State Key Laboratory of Cryospheric Science, Northwest Institute of Eco-Environment and Resources, Chinese Academy of Sciences, Lanzhou 730000, China.
Sci Total Environ. 2023 Mar 25;866:161337. doi: 10.1016/j.scitotenv.2022.161337. Epub 2023 Jan 2.
Improving our understanding of streamwater age knowledge is critical for revealing the complex hydrological processes in alpine cryosphere catchments. However, few studies on water age have been conducted in alpine cryosphere catchments due to the complicated and inclement environment. In this study, the Buqu catchment, a typical alpine catchment covered by glaciers and permafrost on the central Tibetan Plateau (TP), was selected as the study area. Using the sine-wave approach and a gamma model based on the seasonal cycle of stable isotopes in water, the young water fraction (F) and mean transit time (MTT) of the Buqu catchment outlet and 23 sub-catchments was estimated to comprehensively reveal the potential driving mechanism of water age variability. The streamwater MTT for the entire catchment was 107 days, and 15.1 % of the streamwater was younger than 41 days on average. The estimated water age showed significant spatial heterogeneity with shorter water ages in high-elevation and glacier catchments and longer water ages in low-elevation and non-glacier catchments. Precipitation was the primary driver for spatial variations in water age, while the thickness of the permafrost active layer may function as an intermediate hub to drive water age variability. Mechanically, the thickness of the permafrost active layer controls the water ages by modifying the flow direction and length of water flow path. Spatially, this control mechanism is indirectly driven by the elevation gradient. The TDS concentration in streamwater is significantly related to water age, thus revealing a close link between water quality and hydrology. Our findings suggest that cryosphere retreats likely alter water age, thereby slowing water circulation rates and affecting water quality security under global warming. This study provides insights into the evolution of water ages, thereby deepening our understanding of the hydrological processes and guiding the protection of water resources in alpine headwater catchments.

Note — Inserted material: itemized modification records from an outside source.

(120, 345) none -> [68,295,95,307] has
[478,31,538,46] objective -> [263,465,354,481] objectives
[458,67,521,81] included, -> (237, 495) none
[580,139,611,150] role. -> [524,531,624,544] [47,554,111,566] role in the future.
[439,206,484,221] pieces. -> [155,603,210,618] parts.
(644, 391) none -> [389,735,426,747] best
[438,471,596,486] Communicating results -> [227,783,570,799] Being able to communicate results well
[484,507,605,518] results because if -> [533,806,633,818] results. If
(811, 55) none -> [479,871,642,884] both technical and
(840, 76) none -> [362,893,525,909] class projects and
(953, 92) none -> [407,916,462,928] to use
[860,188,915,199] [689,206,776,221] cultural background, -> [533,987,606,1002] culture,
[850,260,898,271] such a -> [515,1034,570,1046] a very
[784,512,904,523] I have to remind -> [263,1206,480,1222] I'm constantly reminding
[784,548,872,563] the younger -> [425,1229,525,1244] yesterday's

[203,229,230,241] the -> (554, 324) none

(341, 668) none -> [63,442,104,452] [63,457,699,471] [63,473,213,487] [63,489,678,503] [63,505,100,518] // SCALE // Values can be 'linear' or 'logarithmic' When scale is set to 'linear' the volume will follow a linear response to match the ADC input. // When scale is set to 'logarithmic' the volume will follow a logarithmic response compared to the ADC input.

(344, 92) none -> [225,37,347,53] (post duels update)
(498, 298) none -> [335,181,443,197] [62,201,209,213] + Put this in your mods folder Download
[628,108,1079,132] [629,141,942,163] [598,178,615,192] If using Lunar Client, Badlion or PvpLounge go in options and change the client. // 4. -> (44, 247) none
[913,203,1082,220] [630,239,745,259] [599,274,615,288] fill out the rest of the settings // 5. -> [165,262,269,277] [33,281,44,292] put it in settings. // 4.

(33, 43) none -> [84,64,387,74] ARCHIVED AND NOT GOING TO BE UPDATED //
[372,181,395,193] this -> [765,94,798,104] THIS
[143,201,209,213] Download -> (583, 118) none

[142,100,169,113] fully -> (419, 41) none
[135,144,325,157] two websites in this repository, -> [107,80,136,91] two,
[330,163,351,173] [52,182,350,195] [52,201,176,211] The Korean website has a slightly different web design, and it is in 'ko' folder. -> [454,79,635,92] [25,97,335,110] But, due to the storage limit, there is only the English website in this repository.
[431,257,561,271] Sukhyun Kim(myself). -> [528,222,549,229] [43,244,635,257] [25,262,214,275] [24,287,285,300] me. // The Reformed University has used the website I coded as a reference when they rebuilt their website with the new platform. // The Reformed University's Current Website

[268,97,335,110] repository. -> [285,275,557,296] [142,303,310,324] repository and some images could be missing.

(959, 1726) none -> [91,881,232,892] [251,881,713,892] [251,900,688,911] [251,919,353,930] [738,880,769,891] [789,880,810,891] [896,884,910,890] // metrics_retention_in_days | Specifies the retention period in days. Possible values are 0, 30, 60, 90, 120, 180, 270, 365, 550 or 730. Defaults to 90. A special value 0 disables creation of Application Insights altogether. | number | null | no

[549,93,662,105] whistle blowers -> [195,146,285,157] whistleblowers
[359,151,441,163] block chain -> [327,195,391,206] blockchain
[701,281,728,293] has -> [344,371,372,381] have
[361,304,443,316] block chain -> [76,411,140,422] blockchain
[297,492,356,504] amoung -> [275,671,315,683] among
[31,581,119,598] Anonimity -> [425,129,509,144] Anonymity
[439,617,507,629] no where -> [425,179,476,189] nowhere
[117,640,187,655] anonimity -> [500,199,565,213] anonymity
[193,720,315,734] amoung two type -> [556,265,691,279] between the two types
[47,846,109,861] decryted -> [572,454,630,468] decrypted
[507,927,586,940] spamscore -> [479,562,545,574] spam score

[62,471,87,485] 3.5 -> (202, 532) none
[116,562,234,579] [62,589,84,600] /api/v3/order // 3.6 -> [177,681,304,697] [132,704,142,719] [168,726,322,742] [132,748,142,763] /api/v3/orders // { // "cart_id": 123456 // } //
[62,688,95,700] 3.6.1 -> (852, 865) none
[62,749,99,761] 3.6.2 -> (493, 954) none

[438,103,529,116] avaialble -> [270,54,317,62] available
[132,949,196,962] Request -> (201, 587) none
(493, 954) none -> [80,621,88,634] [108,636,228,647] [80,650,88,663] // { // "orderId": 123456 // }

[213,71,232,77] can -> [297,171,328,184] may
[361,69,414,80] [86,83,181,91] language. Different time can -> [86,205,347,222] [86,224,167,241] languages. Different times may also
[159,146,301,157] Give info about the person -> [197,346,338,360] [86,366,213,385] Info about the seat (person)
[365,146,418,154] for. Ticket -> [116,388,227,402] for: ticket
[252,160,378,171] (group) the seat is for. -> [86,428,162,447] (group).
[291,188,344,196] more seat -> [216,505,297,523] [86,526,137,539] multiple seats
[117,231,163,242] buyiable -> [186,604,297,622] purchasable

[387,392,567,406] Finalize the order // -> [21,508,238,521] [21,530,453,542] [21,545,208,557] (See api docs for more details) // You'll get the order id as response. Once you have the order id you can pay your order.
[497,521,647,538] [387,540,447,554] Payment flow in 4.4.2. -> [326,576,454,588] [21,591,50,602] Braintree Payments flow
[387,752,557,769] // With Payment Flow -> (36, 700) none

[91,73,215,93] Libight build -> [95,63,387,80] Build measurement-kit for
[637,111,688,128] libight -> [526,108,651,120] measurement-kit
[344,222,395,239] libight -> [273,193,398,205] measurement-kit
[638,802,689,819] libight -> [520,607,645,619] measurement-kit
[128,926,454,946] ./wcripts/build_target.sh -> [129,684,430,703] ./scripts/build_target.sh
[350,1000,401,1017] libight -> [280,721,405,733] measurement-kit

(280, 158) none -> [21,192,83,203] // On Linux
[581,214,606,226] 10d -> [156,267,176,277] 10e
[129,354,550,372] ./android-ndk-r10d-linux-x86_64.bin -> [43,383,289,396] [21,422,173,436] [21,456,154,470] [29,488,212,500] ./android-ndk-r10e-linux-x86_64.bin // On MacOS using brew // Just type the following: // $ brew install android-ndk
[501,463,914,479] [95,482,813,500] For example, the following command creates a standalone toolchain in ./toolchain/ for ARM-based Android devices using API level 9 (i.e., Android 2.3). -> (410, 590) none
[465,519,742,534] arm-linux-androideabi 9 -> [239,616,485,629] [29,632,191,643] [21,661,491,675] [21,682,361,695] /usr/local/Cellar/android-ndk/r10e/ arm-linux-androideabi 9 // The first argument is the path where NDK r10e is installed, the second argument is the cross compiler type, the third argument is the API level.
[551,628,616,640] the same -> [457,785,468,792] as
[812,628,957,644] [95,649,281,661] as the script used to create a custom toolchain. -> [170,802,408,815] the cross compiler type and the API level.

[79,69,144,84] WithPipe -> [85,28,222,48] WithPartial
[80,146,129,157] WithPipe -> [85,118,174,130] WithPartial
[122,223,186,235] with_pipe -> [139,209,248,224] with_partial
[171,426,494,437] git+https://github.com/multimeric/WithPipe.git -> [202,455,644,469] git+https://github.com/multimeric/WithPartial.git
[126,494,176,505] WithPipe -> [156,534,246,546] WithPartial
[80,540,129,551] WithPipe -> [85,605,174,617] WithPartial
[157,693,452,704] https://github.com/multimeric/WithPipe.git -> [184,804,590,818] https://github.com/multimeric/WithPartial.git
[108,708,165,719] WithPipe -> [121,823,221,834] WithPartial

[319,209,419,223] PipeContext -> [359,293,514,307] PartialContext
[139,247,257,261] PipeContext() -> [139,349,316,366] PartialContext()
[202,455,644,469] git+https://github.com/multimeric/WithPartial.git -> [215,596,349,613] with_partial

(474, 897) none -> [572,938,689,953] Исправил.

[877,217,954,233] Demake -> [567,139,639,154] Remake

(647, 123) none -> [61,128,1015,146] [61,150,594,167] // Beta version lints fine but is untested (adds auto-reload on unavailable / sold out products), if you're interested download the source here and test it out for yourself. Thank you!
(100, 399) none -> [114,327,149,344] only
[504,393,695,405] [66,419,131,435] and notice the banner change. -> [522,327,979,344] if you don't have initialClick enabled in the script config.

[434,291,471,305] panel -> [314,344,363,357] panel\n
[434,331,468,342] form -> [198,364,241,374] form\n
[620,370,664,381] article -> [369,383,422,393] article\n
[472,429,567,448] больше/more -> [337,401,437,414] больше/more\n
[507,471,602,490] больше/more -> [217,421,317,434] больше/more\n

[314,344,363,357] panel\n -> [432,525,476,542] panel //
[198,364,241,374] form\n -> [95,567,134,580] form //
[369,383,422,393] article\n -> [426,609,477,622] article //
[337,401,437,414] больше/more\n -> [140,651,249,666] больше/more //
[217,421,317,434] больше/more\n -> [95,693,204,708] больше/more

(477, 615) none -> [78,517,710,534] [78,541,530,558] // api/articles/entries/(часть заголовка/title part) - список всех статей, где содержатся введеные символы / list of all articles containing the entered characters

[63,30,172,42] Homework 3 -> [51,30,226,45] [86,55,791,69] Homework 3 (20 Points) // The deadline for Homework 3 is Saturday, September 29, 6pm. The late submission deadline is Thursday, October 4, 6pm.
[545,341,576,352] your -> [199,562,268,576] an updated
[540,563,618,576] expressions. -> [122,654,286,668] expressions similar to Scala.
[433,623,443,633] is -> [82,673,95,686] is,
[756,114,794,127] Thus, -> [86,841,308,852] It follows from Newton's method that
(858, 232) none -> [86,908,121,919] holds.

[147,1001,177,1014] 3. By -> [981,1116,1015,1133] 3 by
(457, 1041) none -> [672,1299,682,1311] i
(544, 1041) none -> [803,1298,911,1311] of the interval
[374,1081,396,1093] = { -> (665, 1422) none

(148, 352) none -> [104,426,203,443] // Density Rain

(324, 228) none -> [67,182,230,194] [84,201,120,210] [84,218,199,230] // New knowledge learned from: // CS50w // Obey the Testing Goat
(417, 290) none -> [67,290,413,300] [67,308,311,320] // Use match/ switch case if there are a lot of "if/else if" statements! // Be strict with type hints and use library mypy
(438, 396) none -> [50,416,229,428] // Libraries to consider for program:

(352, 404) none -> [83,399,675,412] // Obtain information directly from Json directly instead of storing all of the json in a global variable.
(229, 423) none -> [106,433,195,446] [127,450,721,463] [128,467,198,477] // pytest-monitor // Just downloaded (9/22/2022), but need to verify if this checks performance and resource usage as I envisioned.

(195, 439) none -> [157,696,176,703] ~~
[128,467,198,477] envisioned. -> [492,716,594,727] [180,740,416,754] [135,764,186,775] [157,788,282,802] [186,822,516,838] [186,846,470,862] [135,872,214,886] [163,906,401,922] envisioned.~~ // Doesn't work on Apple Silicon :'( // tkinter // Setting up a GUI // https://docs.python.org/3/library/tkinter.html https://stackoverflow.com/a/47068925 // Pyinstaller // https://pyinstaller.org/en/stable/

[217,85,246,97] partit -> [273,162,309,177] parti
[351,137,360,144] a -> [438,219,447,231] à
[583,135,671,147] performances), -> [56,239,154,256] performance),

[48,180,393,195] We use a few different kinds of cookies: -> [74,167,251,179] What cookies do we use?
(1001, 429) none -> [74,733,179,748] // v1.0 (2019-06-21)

增进我们对河流水龄知识的理解对于揭示高寒冰冻圈流域复杂的水文过程至关重要。然而,由于环境复杂恶劣,在高寒冰冻圈流域开展的水龄研究较少。本研究选取了位于青藏高原中部、被冰川和多年冻土覆盖的典型高寒流域——布曲流域作为研究区域。利用基于水中稳定同位素季节循环的正弦波方法和伽马模型,估算了布曲流域出口及23个次级流域的年轻水比例(F)和平均滞留时间(MTT),以全面揭示水龄变化的潜在驱动机制。整个流域的河流水MTT为107天,平均15.1%的河水年龄小于41天。估算的水龄显示出显著的空间异质性,高海拔和冰川流域的水龄较短,低海拔和非冰川流域的水龄较长。降水是水龄空间变化的主要驱动因素,而多年冻土活动层的厚度可能作为一个中间枢纽来驱动水龄变化。从机制上讲,多年冻土活动层的厚度通过改变水流方向和流程长度来控制水龄。在空间上,这种控制机制是由海拔梯度间接驱动的。河流水体中的总溶解固体(TDS)浓度与水龄显著相关,从而揭示了水质与水文之间的密切联系。我们的研究结果表明,在全球变暖的情况下,冰冻圈退缩可能会改变水龄,从而减缓水循环速率并影响水质安全。本研究为水龄的演变提供了见解,从而加深了我们对水文过程的理解,并为高寒源头流域的水资源保护提供了指导。